• CHALLENGE
Return each line of the items below that contains the string "left", treating uppercase and lowercase as different.

##### SUPPLIED RECORDS #####

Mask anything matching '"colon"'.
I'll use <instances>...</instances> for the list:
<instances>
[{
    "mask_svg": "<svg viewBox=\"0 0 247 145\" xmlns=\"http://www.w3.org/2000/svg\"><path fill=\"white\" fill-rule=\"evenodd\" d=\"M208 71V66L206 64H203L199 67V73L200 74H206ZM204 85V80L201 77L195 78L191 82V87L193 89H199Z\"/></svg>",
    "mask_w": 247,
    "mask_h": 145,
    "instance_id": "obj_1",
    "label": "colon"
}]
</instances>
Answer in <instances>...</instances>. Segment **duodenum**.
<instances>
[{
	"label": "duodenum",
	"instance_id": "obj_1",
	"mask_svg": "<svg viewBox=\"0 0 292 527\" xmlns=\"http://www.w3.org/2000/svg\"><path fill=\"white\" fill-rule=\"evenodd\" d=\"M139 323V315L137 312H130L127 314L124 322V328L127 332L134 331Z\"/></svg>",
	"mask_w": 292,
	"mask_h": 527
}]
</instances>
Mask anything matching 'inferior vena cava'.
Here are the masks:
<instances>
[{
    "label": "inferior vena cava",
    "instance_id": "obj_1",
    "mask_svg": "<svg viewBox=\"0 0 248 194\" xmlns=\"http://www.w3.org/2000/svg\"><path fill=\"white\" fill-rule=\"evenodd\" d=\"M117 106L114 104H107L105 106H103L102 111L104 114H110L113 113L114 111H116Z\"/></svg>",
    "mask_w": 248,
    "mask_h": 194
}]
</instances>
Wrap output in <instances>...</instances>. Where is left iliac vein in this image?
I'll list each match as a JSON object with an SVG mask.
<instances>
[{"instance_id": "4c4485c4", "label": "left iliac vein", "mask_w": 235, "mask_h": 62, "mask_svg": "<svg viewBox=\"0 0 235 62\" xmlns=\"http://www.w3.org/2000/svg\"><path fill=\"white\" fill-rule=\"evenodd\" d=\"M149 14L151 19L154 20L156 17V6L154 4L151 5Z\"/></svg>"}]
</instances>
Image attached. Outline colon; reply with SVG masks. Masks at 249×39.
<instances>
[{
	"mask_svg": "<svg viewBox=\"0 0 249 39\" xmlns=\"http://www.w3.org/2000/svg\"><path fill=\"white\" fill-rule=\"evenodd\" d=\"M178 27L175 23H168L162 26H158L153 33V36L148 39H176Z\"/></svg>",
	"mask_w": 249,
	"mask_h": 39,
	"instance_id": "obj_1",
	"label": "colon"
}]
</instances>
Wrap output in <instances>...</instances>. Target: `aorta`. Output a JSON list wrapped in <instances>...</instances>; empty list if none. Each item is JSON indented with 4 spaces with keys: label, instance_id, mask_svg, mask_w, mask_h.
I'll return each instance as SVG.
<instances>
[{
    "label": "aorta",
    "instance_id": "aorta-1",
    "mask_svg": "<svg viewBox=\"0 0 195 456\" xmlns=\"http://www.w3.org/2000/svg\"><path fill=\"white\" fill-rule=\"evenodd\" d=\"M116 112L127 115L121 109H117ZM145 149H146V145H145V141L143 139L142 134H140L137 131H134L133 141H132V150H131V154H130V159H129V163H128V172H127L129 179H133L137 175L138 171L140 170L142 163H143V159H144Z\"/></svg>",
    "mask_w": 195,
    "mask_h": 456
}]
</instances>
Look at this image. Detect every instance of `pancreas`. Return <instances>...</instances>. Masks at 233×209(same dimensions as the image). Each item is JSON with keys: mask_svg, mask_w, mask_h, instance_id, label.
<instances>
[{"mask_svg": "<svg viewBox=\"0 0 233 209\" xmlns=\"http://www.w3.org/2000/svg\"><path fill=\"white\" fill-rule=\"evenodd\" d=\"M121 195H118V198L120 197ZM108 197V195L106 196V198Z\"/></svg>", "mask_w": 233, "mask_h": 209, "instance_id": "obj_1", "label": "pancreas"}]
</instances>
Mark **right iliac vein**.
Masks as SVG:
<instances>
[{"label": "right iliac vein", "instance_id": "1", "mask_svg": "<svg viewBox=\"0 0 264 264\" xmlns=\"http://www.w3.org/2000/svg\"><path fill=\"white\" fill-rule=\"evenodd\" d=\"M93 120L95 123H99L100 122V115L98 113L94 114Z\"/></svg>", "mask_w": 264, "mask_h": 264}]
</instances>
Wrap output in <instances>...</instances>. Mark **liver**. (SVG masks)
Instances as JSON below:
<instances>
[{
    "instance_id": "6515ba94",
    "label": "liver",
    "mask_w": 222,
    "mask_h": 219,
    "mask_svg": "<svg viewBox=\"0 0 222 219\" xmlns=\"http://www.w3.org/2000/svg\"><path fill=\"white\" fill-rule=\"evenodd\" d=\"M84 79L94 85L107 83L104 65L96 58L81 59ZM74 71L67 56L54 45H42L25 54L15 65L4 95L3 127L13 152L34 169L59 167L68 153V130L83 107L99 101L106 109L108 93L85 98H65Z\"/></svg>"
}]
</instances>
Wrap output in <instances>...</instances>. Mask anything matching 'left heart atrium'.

#####

• ANSWER TO THE PROBLEM
Wrap output in <instances>...</instances>. Where is left iliac vein in this image?
[{"instance_id": "4c4485c4", "label": "left iliac vein", "mask_w": 235, "mask_h": 62, "mask_svg": "<svg viewBox=\"0 0 235 62\" xmlns=\"http://www.w3.org/2000/svg\"><path fill=\"white\" fill-rule=\"evenodd\" d=\"M149 14L151 19L154 20L156 17V6L154 4L151 5Z\"/></svg>"}]
Wrap output in <instances>...</instances>. Mask anything matching 'left heart atrium'.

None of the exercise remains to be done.